Friday, May 30, 2014

My Moment ",),"

"Right Thing at Right Time"

I AM  talking about Marriage- To get into an official relationship with the one you love and want to spend your whole life with. In our twenties we start to think about it a bit serious but we are excited about it from the childhood, the day we come to know this word " Marriage". Weather we accept it or not but we all start to visualize our own marriage at early age. All we know about marriage or life after marriage is our surroundings and what people tell us till the time we get married and experience it on our own.

I have been a tom boy girl during high school time and had least interest in discussing about it with parents especially when they try to be funny on this. When we are in our teenage, the common question being asked is-" what kind of partner you want to marry" Huh funny!!. Like every second child I also use to say that "No way....I am not going to marry by any means".But somewhere back in the mind it stayed and I also had thoughts about it. I was pretty sure about it that I will be going for Love Marriage. My MOM always had this instinct that she(me) likes to take decisions on her own and this'd also be the same. 

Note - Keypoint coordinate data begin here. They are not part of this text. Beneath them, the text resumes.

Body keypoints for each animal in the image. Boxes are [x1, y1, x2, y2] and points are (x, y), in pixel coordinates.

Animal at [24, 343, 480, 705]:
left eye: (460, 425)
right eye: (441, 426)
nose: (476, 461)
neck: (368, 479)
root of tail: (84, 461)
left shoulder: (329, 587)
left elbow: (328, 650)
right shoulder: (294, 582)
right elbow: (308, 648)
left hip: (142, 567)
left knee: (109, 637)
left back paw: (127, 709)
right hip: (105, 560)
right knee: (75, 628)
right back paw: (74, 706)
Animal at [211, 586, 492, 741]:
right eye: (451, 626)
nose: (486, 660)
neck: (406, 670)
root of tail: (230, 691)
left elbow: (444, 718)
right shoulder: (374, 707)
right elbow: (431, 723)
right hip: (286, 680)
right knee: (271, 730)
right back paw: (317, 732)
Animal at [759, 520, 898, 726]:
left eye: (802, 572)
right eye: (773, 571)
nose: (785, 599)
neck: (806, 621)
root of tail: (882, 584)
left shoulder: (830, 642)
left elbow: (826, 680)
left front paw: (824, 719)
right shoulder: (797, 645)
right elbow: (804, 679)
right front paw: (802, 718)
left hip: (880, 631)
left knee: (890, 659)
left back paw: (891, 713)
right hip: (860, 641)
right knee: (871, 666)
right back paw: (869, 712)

I passed my school, entered college completed graduation and then post graduation but the Hunt for that PERFECT" one never ended. I had few crushes too during the time but there was something which I understand was not normal and I pretty much appreciated that. It was- I always knew that things worth doing or desiring are only those which are hard to happen/get. So every time when a warm cuddle of romance tried to make me fall for it, I happen to fell for it but every time how I ended up is convincing myself that  it's still not worth. This person for whom I could fall for needed to be "Super Special" like for any "eligible to be married stuff you know! 

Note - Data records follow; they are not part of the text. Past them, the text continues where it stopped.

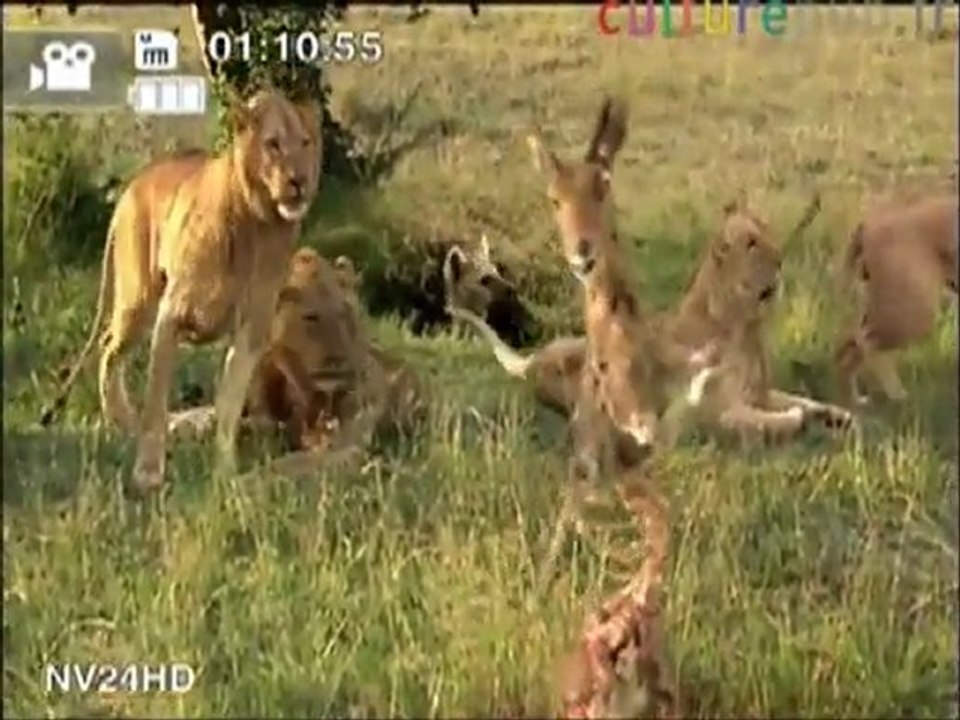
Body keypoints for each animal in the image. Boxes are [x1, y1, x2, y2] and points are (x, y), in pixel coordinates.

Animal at [38, 89, 322, 492]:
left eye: (306, 142)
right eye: (273, 144)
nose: (300, 180)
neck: (258, 224)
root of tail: (133, 185)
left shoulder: (251, 332)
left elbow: (229, 404)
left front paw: (224, 473)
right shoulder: (171, 317)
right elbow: (157, 403)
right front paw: (147, 472)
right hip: (138, 301)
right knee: (109, 347)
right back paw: (121, 420)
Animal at [835, 192, 958, 404]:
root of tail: (867, 224)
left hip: (883, 309)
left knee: (850, 347)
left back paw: (853, 400)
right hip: (914, 313)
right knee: (866, 345)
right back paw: (895, 394)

Finally I discovered that " Right Thing Happens at the Right Time"
I always knew this but still it is in human nature not to be patient enough for what GOD has planned for us. Me too happened to be one of them and continued the search for my Mr. Perfect'. I always had an argument ready to support the fact not to marry this guy or that guy. Eventually I found that mentally I was not ready for marriage yet.

"All life expects from us is- 'Be contented always, we get whatever is best for us".

 The time when I gave up on this and finally convinced myself to wait for the right time and not to force things on myself, A MIRACLE happened to me. My MOM Called me one evening and told me about a Random thing which was very regular during those days- Proposals for arrange marriage. It was a lifetime decision for me and I had so many doubts, worries, confusions, anxiety and lot of stress to meet all the requirements I ever imagined in my life partner. This time I dint wanted to hurt her again by giving any hope so I denied even to talk about it. My exact word were- " Ergghhhhh.....You guys will never stop this" and hung up the phone.  Again she called me after an hour or so and she said," At least talk to the guy once or meet him once, after that I will not say anything to you" I agreed and that was the Moment my fate was Decided. It was the last chance I was giving myself to try for and it was worth it. I got My Mr. Perfect I have been searching till now!!

We talked a lot, met thrice, decided to marry and finally on 15.02.14 we took our vows & become Husband- Wife.


                                                    
India Gate,New Delhi

Its never early to be settled and Never late to be just existing.